After implementing DQN-based algorithms and PPO with much help from existing implementations, I decided to give it a try to implement SAC from scratch. Here is the code.
After going through the paper and writing down a detailed pseudocode for the algorithm, I tried a few things to make the bare minimum work. The basic structure looks something like this:
- Create the replay buffer with methods to update and sample
- For the SAC algorithm:
- Create the environment
- Create the placeholders
- Initiate the replay buffer
- Define all policies
- Define all networks (main value, target value, double Qs, policy)

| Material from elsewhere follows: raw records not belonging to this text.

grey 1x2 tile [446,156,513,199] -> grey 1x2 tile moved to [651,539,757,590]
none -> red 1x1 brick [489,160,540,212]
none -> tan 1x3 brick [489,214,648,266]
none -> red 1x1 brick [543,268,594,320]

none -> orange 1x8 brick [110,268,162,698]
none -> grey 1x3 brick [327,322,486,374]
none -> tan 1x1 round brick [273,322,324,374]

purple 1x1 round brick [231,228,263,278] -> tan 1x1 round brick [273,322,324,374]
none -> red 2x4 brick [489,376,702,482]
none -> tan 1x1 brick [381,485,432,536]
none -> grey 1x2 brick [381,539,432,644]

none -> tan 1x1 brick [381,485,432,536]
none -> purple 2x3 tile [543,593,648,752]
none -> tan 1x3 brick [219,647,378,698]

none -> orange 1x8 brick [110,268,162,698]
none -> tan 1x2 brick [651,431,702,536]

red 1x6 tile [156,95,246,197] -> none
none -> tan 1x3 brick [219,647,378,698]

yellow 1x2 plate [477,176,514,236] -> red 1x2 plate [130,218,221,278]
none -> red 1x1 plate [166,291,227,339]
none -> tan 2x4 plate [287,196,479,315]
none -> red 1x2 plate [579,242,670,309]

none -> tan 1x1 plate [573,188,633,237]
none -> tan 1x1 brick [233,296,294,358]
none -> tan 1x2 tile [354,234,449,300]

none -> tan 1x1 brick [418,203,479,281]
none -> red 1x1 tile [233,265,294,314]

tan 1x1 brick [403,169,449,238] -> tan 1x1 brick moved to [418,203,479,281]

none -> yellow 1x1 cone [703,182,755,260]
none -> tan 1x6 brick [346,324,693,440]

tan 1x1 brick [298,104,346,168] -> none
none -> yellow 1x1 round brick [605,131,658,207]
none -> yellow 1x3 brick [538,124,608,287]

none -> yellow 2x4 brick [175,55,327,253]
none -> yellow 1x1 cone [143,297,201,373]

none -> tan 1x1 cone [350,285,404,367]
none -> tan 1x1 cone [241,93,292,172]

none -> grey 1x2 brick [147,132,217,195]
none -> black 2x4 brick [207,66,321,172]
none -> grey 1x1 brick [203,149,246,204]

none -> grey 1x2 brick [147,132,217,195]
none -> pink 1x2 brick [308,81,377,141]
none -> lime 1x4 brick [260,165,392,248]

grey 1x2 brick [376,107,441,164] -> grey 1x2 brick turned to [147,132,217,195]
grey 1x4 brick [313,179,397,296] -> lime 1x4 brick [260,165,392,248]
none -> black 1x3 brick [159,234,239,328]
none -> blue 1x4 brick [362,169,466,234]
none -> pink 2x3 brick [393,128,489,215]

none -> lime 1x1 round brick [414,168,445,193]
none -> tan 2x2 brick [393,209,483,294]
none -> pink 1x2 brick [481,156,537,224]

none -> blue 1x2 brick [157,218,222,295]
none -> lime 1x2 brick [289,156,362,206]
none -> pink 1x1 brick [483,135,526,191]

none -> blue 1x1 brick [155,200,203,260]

- Define all objectives (soft-Q, state value, policy)
- Define all optimizers (policy, value)
- Create session and initialize all variables
- Define methods to update target and get actions
- The main loop for training
Not to my surprise, the code didn’t work and I encountered a few issues initially. One key mistake was that I didn’t make sure all dimensions of the tensors are aligned in the way I want them to. Dimension mismatch could occur at various places. Below are some fixes I tried.
- I added a lot of
tf.squeeze, which inputs a tensor input and specified axis, returns a tensor of the same type with all dimensions of specific size 1 removed. This is useful since I defined rewards and dones buffer differently than current observations, next observations and actions buffer.
- I reshaped current observations to match its placeholder dimension
In addition to shape compatibility, I also need to make sure the type are consistent, such as
- Buffer size cannot be 1e6. It needs to be casted to int type
- Need to convert done to float type to match its placeholder dimension
Another thing I learned is the need to specify order of variable computation through control dependencies.
Now that the code could run, I was eager to see how the agent performed in HalfCheetah environment. Here is the plot:
The strange behavior made me realize that there were issues with how I defined the policy. In the
mlp_gaussian_policy method, I made the following changes (thanks to Josh):
logp_pi -= tf.reduce_sum(2*(np.log(2) - pi - tf.nn.softplus(-2*pi)), axis=1) pi = tf.tanh(pi) mu = tf.tanh(mu) return pi, mu, logp_pi
- As noted in Appendix C in the paper, logp_pi cannot simply be log-likelihoods of actions in pi from a Gaussian distribution, which is unbounded. To ensure the actions are bounded to a finite interval, we need to apply tanh to the Gaussian samples and do change of variables accordingly. However, tanh in tensorflow behaves strangely, so we apply softplus instead.
- Use mu instead of logp for policy network
- Return tanh(mu) for use of deterministic policy
After fixing the policy, the performance became something like this:
It was doing well for about 10 episodes and went downhills ever since. To make debugging simpler, I’ve also added tools to log various information and created a test environment for testing. After some minor fixes, I finally have the following performance:
Although I referenced the baselines implementation for debugging and consulted Josh for various bugs, I definitely learned more by attempting to implement it myself.